Dataset excerpts:
"""

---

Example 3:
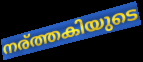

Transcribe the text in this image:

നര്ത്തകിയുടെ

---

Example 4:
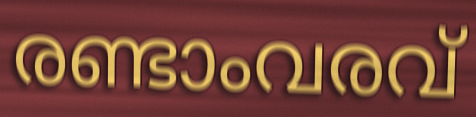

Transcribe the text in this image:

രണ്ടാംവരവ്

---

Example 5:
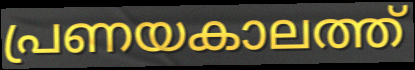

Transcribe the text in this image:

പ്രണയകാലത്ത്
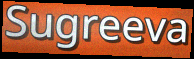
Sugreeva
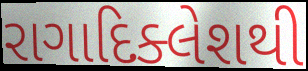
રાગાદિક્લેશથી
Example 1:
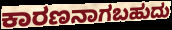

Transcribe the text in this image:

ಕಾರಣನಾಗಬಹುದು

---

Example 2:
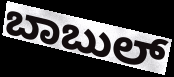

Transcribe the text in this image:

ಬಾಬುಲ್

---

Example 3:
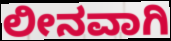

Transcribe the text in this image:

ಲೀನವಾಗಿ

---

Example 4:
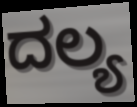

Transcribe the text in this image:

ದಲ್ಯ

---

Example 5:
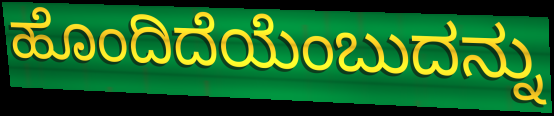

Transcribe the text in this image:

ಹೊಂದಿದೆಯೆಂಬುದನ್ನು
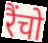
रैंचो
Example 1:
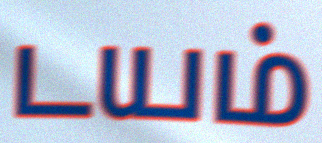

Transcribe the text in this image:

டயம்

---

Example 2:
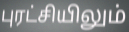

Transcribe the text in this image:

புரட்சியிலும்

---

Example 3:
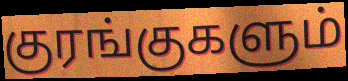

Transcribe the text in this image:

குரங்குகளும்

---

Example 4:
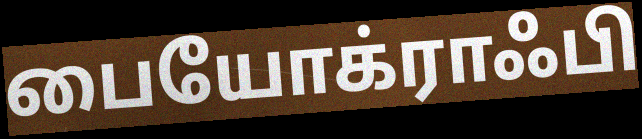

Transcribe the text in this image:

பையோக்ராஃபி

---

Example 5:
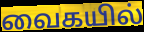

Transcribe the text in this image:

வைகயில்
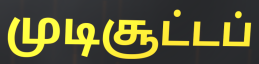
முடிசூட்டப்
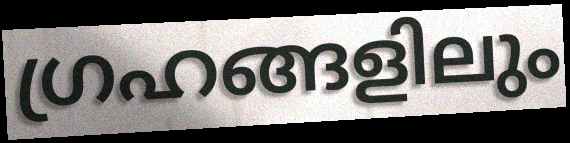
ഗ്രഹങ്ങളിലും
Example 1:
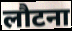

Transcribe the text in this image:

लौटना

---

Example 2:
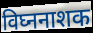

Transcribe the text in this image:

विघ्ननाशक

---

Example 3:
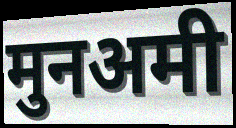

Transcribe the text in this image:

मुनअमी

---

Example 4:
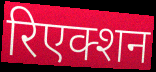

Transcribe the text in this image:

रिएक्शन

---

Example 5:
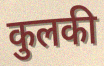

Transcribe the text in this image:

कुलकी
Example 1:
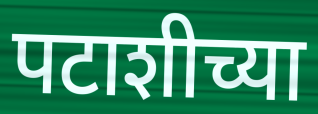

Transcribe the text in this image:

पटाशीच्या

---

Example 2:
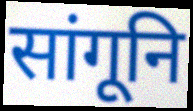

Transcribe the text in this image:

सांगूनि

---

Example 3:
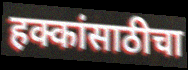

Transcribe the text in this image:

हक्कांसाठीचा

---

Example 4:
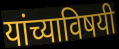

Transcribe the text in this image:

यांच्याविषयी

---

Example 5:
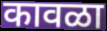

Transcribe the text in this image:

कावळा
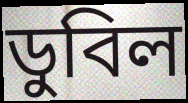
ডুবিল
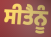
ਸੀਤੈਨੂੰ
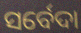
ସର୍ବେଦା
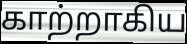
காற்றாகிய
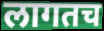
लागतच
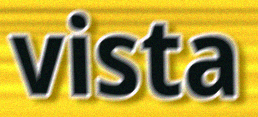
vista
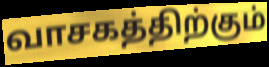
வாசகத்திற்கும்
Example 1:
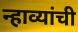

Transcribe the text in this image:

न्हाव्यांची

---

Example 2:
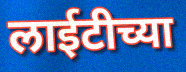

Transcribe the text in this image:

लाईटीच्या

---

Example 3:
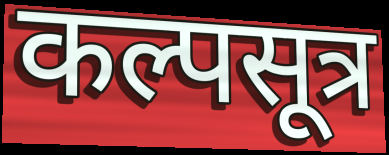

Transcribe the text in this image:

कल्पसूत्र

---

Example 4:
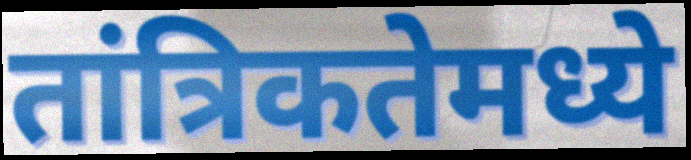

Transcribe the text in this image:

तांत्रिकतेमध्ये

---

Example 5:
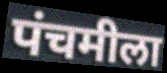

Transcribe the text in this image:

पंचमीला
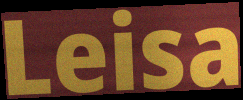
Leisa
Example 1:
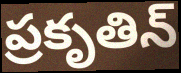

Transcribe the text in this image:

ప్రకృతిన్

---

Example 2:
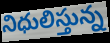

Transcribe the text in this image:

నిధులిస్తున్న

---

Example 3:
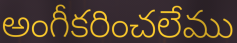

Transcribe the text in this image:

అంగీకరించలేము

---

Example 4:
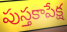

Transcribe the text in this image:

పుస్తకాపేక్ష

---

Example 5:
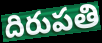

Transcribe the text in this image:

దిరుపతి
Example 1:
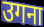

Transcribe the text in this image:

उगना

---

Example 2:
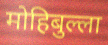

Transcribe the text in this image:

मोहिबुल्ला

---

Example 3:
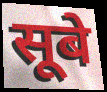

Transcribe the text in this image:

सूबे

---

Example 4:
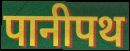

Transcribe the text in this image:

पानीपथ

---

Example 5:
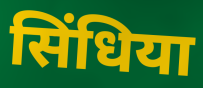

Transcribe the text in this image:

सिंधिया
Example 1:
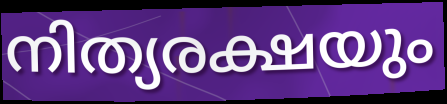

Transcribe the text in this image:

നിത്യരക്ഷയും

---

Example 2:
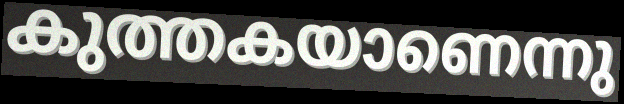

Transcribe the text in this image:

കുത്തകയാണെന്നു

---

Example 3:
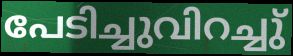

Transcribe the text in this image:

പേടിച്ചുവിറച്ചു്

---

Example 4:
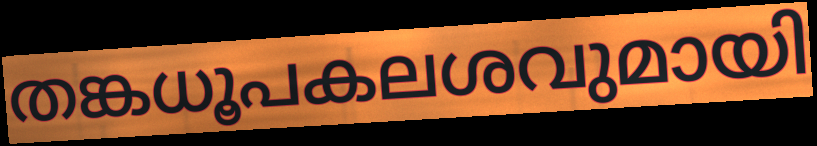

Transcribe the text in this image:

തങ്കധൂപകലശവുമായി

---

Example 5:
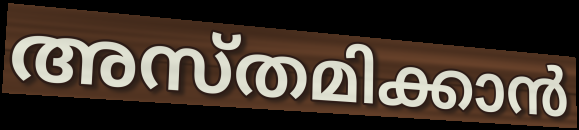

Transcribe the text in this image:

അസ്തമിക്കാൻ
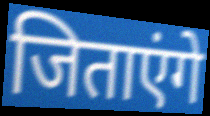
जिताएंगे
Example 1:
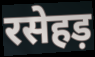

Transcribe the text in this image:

"""

### What you should do
From the first line to the last, set down the data exactly, without the pictures.

### Answer box
---

Example 3:

Transcribe the text in this image:

നര്ത്തകിയുടെ

---

Example 4:

Transcribe the text in this image:

രണ്ടാംവരവ്

---

Example 5:

Transcribe the text in this image:

പ്രണയകാലത്ത്
Sugreeva
રાગાદિક્લેશથી
Example 1:

Transcribe the text in this image:

ಕಾರಣನಾಗಬಹುದು

---

Example 2:

Transcribe the text in this image:

ಬಾಬುಲ್

---

Example 3:

Transcribe the text in this image:

ಲೀನವಾಗಿ

---

Example 4:

Transcribe the text in this image:

ದಲ್ಯ

---

Example 5:

Transcribe the text in this image:

ಹೊಂದಿದೆಯೆಂಬುದನ್ನು
रैंचो
Example 1:

Transcribe the text in this image:

டயம்

---

Example 2:

Transcribe the text in this image:

புரட்சியிலும்

---

Example 3:

Transcribe the text in this image:

குரங்குகளும்

---

Example 4:

Transcribe the text in this image:

பையோக்ராஃபி

---

Example 5:

Transcribe the text in this image:

வைகயில்
முடிசூட்டப்
ഗ്രഹങ്ങളിലും
Example 1:

Transcribe the text in this image:

लौटना

---

Example 2:

Transcribe the text in this image:

विघ्ननाशक

---

Example 3:

Transcribe the text in this image:

मुनअमी

---

Example 4:

Transcribe the text in this image:

रिएक्शन

---

Example 5:

Transcribe the text in this image:

कुलकी
Example 1:

Transcribe the text in this image:

पटाशीच्या

---

Example 2:

Transcribe the text in this image:

सांगूनि

---

Example 3:

Transcribe the text in this image:

हक्कांसाठीचा

---

Example 4:

Transcribe the text in this image:

यांच्याविषयी

---

Example 5:

Transcribe the text in this image:

कावळा
ডুবিল
ਸੀਤੈਨੂੰ
ସର୍ବେଦା
காற்றாகிய
लागतच
vista
வாசகத்திற்கும்
Example 1:

Transcribe the text in this image:

न्हाव्यांची

---

Example 2:

Transcribe the text in this image:

लाईटीच्या

---

Example 3:

Transcribe the text in this image:

कल्पसूत्र

---

Example 4:

Transcribe the text in this image:

तांत्रिकतेमध्ये

---

Example 5:

Transcribe the text in this image:

पंचमीला
Leisa
Example 1:

Transcribe the text in this image:

ప్రకృతిన్

---

Example 2:

Transcribe the text in this image:

నిధులిస్తున్న

---

Example 3:

Transcribe the text in this image:

అంగీకరించలేము

---

Example 4:

Transcribe the text in this image:

పుస్తకాపేక్ష

---

Example 5:

Transcribe the text in this image:

దిరుపతి
Example 1:

Transcribe the text in this image:

उगना

---

Example 2:

Transcribe the text in this image:

मोहिबुल्ला

---

Example 3:

Transcribe the text in this image:

सूबे

---

Example 4:

Transcribe the text in this image:

पानीपथ

---

Example 5:

Transcribe the text in this image:

सिंधिया
Example 1:

Transcribe the text in this image:

നിത്യരക്ഷയും

---

Example 2:

Transcribe the text in this image:

കുത്തകയാണെന്നു

---

Example 3:

Transcribe the text in this image:

പേടിച്ചുവിറച്ചു്

---

Example 4:

Transcribe the text in this image:

തങ്കധൂപകലശവുമായി

---

Example 5:

Transcribe the text in this image:

അസ്തമിക്കാൻ
जिताएंगे
Example 1:

Transcribe the text in this image:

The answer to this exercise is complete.